“‘Culture of Poverty,’ Once an Academic Slur, Makes a Comeback” reports the New York Times this morning, referring to the debate that started with Daniel Patrick Moynihan’s 1965 report that described “the urban black family as caught in an inescapable ‘tangle of pathology’ of unmarried mothers and welfare dependency.” According to the story, written by Patricia Cohen, while the idea had lots of traction politically up through Clinton’s war on welfare “as we know it,” many on the left in academia took offense at the suggestions that blacks were somehow to blame for poverty and that the situation was next to hopeless. And so discussing it became verbotten for decades.
I was just a tot when all that happened, but I grew up hearing references to the “culture of poverty” notion, and I never found it offensive, at least not prima facie. To say that one is born into a culture that is disempowering and hence helps explain inequity makes sense to me, especially if we don’t then blame the victim. This country is in toto to blame for a history that has never been recognized, wrongs that have never been righted, legacies that are harmful all around.
As Cohen reports, economists, sociologists and others are returning to the idea now, shorn of some of the baggage, able to actually look at the situation of unwed parents, absent fathers, and continuing poverty as a problem of culture. The new crop of academics are looking at the effects of shared understandings and perceptions. Positive ones help communities flourish; negative ones seem to doom communities to perpetual dysfunction. Paraphrasing Harvard sociologist Robert Sampson, Cohen writes,
The shared perception of a neighborhood — is it on the rise or stagnant? — does a better job of predicting a community’s future than the actual level of poverty.
I applaud all the work that Cohen points to in using the rubric of culture to understand poverty.
But I think we should take this much further. Even more widespread and endemic than a culture of poverty is a culture of powerlessness. Maybe five percent of the population is exempt from this problem, those with the money and / or connections and / or sense of efficacy to think that what they care about matters and that they can make a difference.
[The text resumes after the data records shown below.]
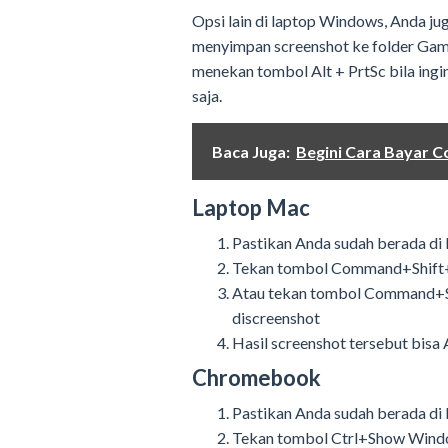
Opsi lain di laptop Windows, Anda j
menyimpan screenshot ke folder Gamb
menekan tombol Alt + PrtSc bila ingi
saja.
Baca Juga:
Begini Cara Bayar 
Laptop Mac
Pastikan Anda sudah berada di
Tekan tombol Command+Shift+3
Atau tekan tombol Command+Shi
discreenshot
Hasil screenshot tersebut bisa
Chromebook
Pastikan Anda sudah berada di 
Tekan tombol Ctrl+Show Window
So many more think that what they think about on issues of common, political concern just doesn’t matter and that little they do will make any discernible difference. It’s a wonder that as many people vote as do.
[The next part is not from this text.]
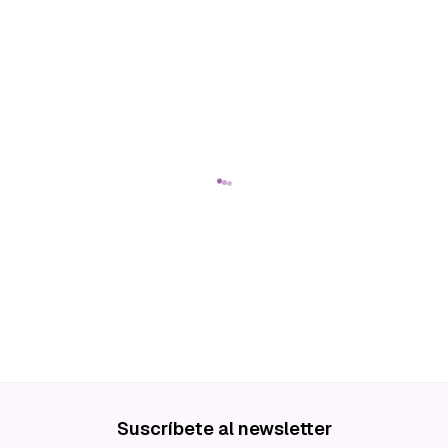
Suscríbete al newsletter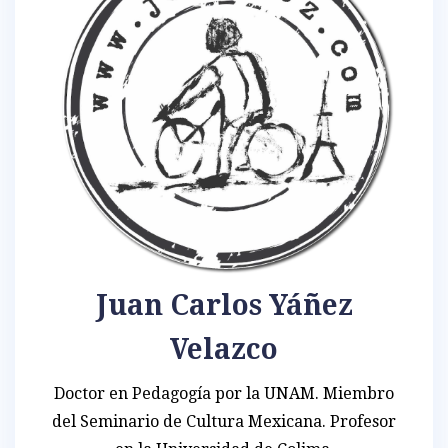
Juan Carlos Yáñez
Velazco
Doctor en Pedagogía por la UNAM. Miembro
del Seminario de Cultura Mexicana. Profesor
Our culture of powerlessness tells us that politics is what governments do, not what civil societies, publics, or public spheres do. It pays attention to administrative and economic power, not what Habermas calls, following Dewey’s lead, communicative power or what Arendt calls the power of acting and speaking in the presence of others. This is the culture we need to cultivate.
there is a song by the hip-hop artist immortal technique that speaks to some of these causes, one of which i found particularly enlightening. in the beginning of the song he discusses how ‘players’ and ‘pimps’ are only men who have been wounded in love once before and now behave misogynistically out of vengefulness/sklavenmoral. he says ‘most n—-s are only players cuz they got played/and have not let go of that s— since the 7th grade/ yeah you got your heart broke, life sucks doesn’t it?/ but you shouldn’t f— up someone else’s life because of it/someone did your mother like that, that’s why you’re fatherless/ before jail or racist cops that’s what the problem is.’
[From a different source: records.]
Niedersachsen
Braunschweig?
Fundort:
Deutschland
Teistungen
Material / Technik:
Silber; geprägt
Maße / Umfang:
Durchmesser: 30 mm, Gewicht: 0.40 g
where i think this is especially interesting is in how it mediates a tension we find between left and right on ‘the culture of poverty’ kind of outlook–on the left there is the danger of objectivizing african-americans (ie treating the problem as one not happening to capable subjects but machines determined wholly by their environment) and on the right the ignorance of environment and over-emphasis on personal responsibility and bootstrap stuff.